La substantifique moelle du Bitcoin



Il est impossible d'être exhaustif quant aux articles parus sur le Bitcoin en particulier et sur les crypto-monnaies en général. Rejet virulent et spéculation effrénée constituant les deux pôles d'un ensemble dominé par les incrédules du phénomène.

Rappelons initialement ce qu'est une crypto-monnaie.
Succinctement, c'est une devise virtuelle - dématérialisée - qui permet des échanges de pair à pair avec un procédé cryptographique - pour protéger les échanges - sans passer par les services d'une banque centrale.
CoinMarketCap en a répertorié près de 1 300! Bien évidemment la très grande majorité est loin de rivaliser avec les ténors que sont Bitcoin, Ether, Ripple, Monero ou Litecoin.

Plus concrètement : quel est l'intérêt d'une crypto-monnaie?

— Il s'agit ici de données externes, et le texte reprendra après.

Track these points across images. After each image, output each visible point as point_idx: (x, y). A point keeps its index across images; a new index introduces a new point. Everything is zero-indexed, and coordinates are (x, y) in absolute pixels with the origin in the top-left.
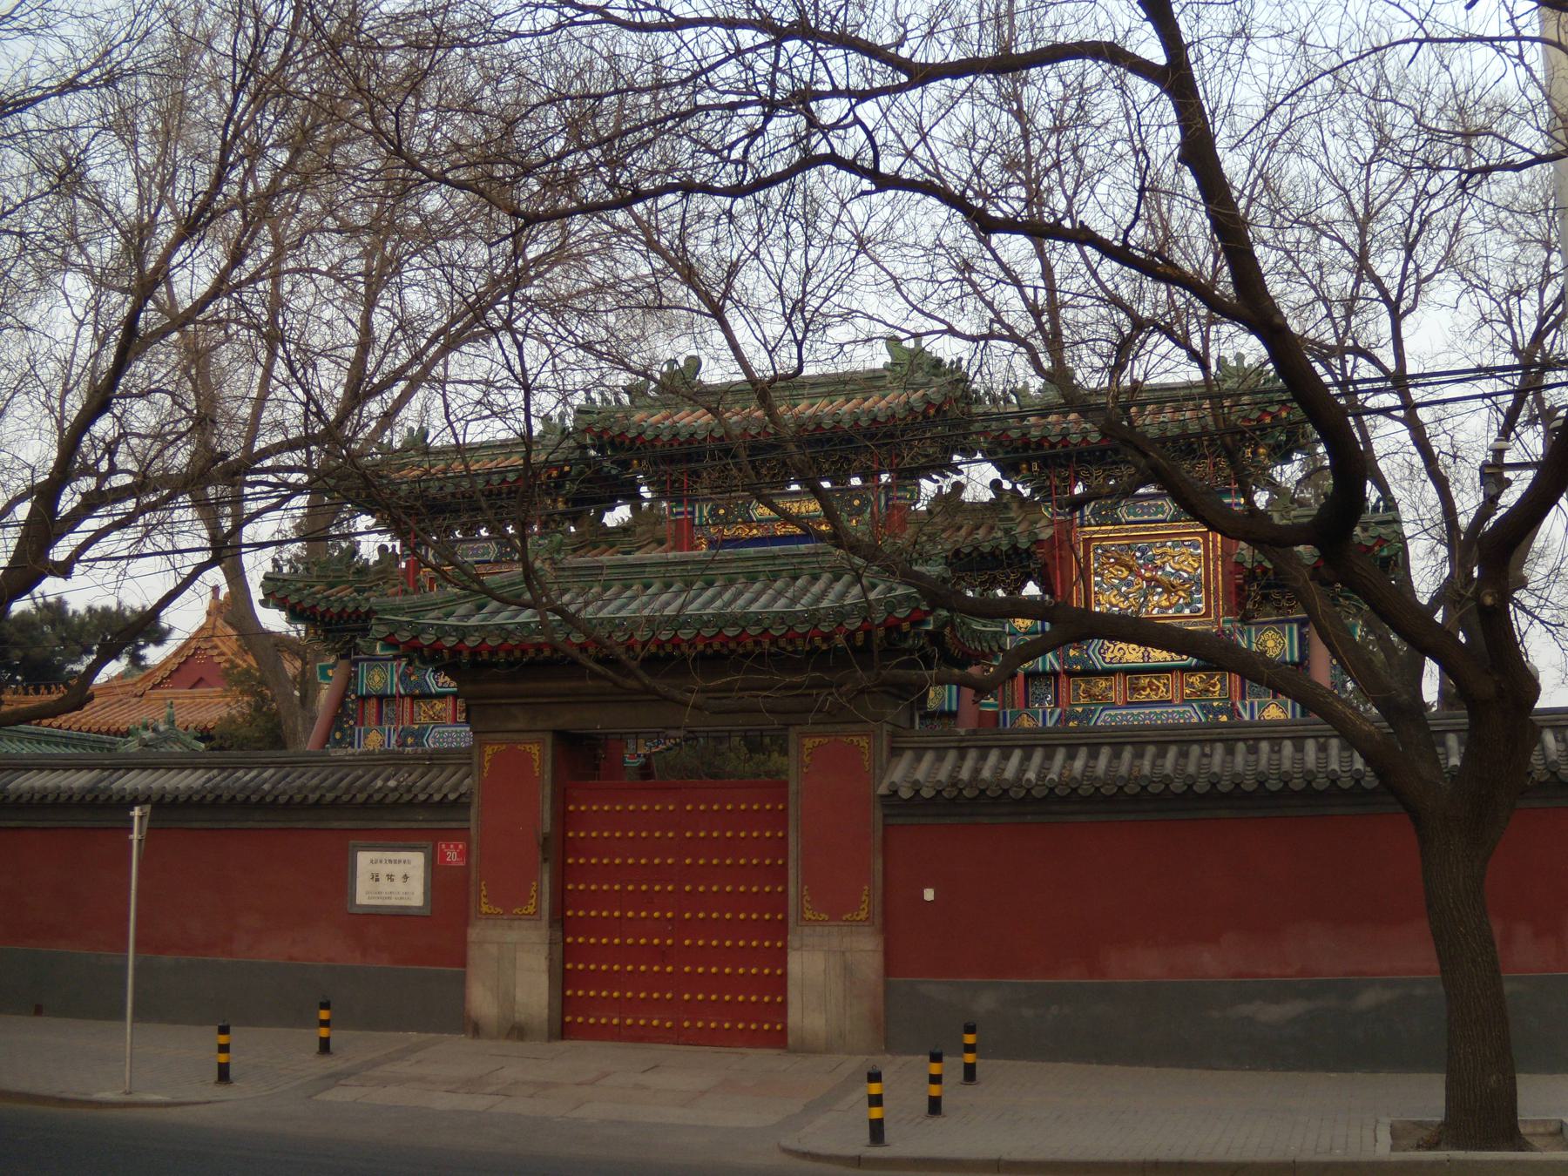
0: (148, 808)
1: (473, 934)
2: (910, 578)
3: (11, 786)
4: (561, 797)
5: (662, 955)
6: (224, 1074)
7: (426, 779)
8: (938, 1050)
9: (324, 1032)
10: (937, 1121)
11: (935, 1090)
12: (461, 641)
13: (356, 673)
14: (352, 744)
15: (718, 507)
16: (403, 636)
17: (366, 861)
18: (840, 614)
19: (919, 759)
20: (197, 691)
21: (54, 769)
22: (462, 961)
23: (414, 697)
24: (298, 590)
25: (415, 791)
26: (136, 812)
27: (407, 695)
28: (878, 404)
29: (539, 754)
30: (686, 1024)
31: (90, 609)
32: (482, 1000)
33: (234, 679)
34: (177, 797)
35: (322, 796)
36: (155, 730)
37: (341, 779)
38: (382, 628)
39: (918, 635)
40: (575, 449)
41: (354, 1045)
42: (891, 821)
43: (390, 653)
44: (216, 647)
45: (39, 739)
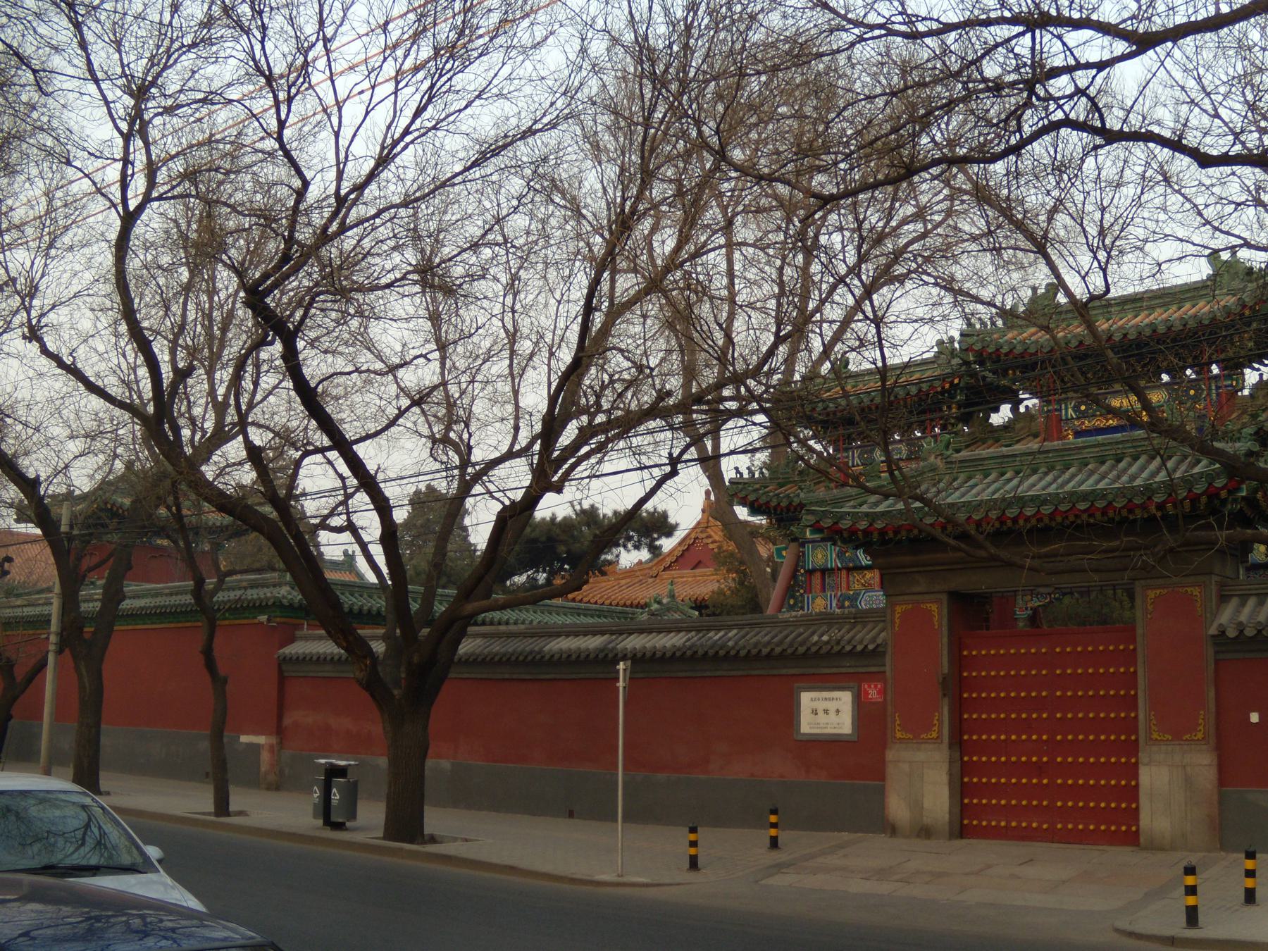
0: (629, 663)
1: (890, 755)
2: (1215, 455)
3: (547, 648)
4: (957, 645)
5: (1040, 769)
6: (694, 863)
7: (851, 634)
8: (1251, 849)
9: (773, 832)
10: (1251, 909)
11: (1250, 883)
12: (871, 525)
13: (804, 553)
14: (802, 608)
15: (1080, 404)
16: (827, 523)
17: (807, 699)
18: (1148, 490)
19: (1243, 604)
20: (697, 571)
21: (576, 634)
22: (882, 777)
23: (849, 570)
24: (757, 490)
25: (842, 643)
26: (621, 666)
27: (843, 568)
28: (1203, 308)
29: (938, 611)
30: (1059, 826)
31: (615, 513)
32: (897, 808)
33: (722, 560)
34: (654, 653)
35: (772, 650)
36: (659, 603)
37: (786, 637)
38: (809, 517)
39: (1235, 501)
40: (961, 365)
41: (796, 842)
42: (1221, 656)
43: (816, 536)
44: (709, 537)
45: (559, 610)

Et pourquoi certaines institutions bancaires oscillent entre rejet, avertissement et adoption?

En premier lieu parce que la monnaie est un rouage essentiel - technique et symbolique - du fonctionnement d'un État (l'Union Européenne étant un OPNI de ce point de vue). Or ce rouage régalien est absent dans l'usage de la crypto-monnaie, ce qui a incité fort logiquement plusieurs banques centrales à s'en défier plus ou moins ouvertement avec un argumentaire lui aussi plus ou moins solide [1]. Une réalité toutefois : les moyens d'action à l'encontre de l'essor des crypto-monnaies sont dérisoires en raison de sa structure décentralisée et aussi parce que la confiance est solide en dépit des crises à répétition, et enfin parce que toutes les banques centrales ne sont pas opposées à leur émergence.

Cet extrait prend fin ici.